Onetime back in Pa during trout season a guy said he saw a real nice buck near the stream he was fishing... We all laughed and chided him some then the next year I was with a friend driving around and we came to a stop where you had to tuen either left or right and straight ahead in the lights were several bucks and does and this was early april... Guess it all depends but we both said that other guy must not have been pulling our legs...


----------



## bkr43050 (Apr 5, 2004)

I think a large factor in whether the bucks still have their antlers this late is whether or not the does have all been bred. In a normal deer density situation they rarely get missed more than a cycle or two. But in an extremely high doe density area there are times when that does not happen. Just a week or two ago someone was on here commenting about seeing a buck chasing a doe as if she was in heat.

There are other circumstances that affect the time they shed but the most natural cause is breeding cycle. I have been told that an injury can affect the shed cycle as well but i don't know how common that one is.


----------



## atrkyhntr (May 31, 2004)

I like it.. when can I come and get it?


----------



## Bassnpro1 (Apr 6, 2004)

here it is again! I was excited to find this when out shed hunting. 

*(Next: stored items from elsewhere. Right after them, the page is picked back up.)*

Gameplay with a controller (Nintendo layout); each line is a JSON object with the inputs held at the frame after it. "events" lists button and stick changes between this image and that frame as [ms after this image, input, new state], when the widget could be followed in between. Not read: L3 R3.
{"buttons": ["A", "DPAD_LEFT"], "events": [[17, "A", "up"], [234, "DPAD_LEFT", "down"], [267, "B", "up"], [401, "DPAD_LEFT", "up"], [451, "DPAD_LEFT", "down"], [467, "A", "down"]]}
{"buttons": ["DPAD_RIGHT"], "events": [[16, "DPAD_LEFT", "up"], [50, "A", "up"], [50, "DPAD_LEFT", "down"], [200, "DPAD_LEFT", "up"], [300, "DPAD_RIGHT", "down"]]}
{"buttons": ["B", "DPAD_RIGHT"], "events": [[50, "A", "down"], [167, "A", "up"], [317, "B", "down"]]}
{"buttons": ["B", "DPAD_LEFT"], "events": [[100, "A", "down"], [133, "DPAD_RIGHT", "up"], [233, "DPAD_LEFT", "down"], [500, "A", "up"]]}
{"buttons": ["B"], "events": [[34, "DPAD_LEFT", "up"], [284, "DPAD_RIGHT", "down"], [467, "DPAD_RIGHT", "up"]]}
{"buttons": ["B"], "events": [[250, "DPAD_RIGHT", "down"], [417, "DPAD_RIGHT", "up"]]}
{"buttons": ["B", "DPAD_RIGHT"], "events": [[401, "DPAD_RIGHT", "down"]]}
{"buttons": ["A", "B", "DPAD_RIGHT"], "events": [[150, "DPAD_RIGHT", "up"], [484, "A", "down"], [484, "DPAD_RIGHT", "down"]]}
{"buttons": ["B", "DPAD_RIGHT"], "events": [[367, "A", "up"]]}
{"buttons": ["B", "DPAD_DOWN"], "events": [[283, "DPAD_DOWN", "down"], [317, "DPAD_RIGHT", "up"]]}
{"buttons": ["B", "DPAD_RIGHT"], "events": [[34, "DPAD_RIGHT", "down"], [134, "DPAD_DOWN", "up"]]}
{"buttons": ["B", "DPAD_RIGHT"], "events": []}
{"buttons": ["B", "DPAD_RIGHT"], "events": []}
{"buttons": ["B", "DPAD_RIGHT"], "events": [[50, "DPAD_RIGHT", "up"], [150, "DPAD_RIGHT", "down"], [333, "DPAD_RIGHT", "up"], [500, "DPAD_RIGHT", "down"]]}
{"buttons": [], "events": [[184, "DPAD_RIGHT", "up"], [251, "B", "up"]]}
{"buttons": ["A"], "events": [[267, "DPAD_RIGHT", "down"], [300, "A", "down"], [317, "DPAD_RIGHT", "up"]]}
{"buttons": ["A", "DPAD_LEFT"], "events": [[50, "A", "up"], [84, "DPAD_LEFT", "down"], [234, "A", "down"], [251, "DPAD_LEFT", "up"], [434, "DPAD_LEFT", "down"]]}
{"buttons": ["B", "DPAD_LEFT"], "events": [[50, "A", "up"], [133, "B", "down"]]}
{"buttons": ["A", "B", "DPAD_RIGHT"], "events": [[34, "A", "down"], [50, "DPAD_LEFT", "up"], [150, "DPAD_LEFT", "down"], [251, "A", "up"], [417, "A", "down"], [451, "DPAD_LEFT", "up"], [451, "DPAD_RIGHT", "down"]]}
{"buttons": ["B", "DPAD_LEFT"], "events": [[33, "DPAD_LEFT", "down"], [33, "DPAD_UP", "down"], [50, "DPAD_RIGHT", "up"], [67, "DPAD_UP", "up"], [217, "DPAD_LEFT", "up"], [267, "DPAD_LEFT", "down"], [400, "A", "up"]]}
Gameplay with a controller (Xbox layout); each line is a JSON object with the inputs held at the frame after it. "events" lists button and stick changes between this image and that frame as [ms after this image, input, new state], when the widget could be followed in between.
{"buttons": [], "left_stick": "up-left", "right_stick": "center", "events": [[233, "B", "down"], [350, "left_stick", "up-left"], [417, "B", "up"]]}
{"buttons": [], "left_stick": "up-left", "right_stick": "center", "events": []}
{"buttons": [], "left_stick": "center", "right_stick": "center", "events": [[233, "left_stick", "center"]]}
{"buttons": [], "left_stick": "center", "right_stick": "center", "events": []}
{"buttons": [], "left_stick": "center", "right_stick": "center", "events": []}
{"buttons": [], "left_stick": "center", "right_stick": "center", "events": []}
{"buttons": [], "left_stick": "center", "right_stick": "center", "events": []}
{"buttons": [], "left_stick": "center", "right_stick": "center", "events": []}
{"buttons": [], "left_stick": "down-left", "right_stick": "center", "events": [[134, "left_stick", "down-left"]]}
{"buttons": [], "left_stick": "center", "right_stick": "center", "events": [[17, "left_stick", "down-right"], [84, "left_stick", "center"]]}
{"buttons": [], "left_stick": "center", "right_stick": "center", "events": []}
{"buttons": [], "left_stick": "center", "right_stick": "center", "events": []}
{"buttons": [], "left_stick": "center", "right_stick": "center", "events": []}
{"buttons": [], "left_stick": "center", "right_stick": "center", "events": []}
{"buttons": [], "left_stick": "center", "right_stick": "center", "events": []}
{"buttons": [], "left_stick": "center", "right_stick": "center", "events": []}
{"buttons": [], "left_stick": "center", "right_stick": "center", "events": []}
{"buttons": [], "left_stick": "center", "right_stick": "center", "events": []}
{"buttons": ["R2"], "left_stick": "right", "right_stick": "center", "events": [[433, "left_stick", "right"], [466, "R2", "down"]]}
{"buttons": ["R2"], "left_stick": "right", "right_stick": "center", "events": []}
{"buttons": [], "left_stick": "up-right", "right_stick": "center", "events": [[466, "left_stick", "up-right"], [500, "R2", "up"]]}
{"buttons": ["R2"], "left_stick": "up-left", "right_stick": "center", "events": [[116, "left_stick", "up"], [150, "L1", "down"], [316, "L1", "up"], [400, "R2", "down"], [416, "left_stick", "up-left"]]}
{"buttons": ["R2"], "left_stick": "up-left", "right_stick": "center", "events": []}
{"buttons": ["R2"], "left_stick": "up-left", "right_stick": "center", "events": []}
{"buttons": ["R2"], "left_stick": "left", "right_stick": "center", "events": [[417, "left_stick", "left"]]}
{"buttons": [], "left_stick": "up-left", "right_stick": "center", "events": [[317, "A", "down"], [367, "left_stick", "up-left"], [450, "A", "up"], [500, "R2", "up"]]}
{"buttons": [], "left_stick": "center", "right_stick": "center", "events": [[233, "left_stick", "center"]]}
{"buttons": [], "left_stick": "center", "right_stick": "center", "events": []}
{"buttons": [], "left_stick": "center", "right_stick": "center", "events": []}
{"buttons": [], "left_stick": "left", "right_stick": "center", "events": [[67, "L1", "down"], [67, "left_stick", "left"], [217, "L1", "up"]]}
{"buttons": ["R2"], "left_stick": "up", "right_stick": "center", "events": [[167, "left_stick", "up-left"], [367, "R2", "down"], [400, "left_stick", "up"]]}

And here is casey's buck he found the next day


----------



## bkr43050 (Apr 5, 2004)

Those are a couple of dandy bucks there. It is too bad both of those got left behind. I am sure the decay was too bad to determine the cause of death unless you were able to find an arrow in the pile. Were they far enough off the road to suspect they were shot? I would be pretty bummed if I winged one like that and it got away, let alone two like that in the same area. But I know it happens. Anyway, those were nice bucks.


----------



## Bassnpro1 (Apr 6, 2004)

I would have to guess a car injury. They were both around 400 yards from interstate 71. Mine was from this fall while casey's was from last fall. You can tell as his is really bleached out from sitting all summer.


----------



## bkr43050 (Apr 5, 2004)

Now you just need to put an arrow in one like that this year before he gets stupid and starts playing frogger on the interstate.


----------



## atrkyhntr (May 31, 2004)

I went to the rodmakers shop today and at the off ramp at rt82 and 71 I saw a buck and a doe. The buck was standing and the doe bedded... He had a wide rack but it was not very huge maybe a 6 pt 8 at best... Point is he still had is rack fully intact...


----------



## Lil' Rob (Apr 11, 2004)

Lotta nice deer over there, MetroParks run through there just north of the Rt82. Constantly see deer off the highway between 82 and 42. I haven't seen any deer with antler recently, but saw several a month ago with only one side.


----------



## Bassnpro1 (Apr 6, 2004)

Went out for the last time this year. I was hoping to get to ten sheds, but only found one more and ended the season with nine. Found a pair of antlers today that someone must have used as rattlin's horns, because they both were drilled through and had a wire running through them. I found one and my buddy spotted the other one. He also found another shed only four minutes later!


----------



## Bassnpro1 (Apr 6, 2004)

here I am with both of them.


----------



## atrkyhntr (May 31, 2004)

Good find man...
Why the last time this year? I have not even really went yet myself...


----------



## Bassnpro1 (Apr 6, 2004)

here is casey with his second shed of the day. A unique antler for sure!
It was my last time, because I have finals this week and then I'm going to Florida for spring break. After that, i usually don't go after anymore sheds because they are normally chewed up real good and it is time to start fishing!


----------



## H2O Mellon (Apr 5, 2004)

Man, those are some nice sheds. Good job.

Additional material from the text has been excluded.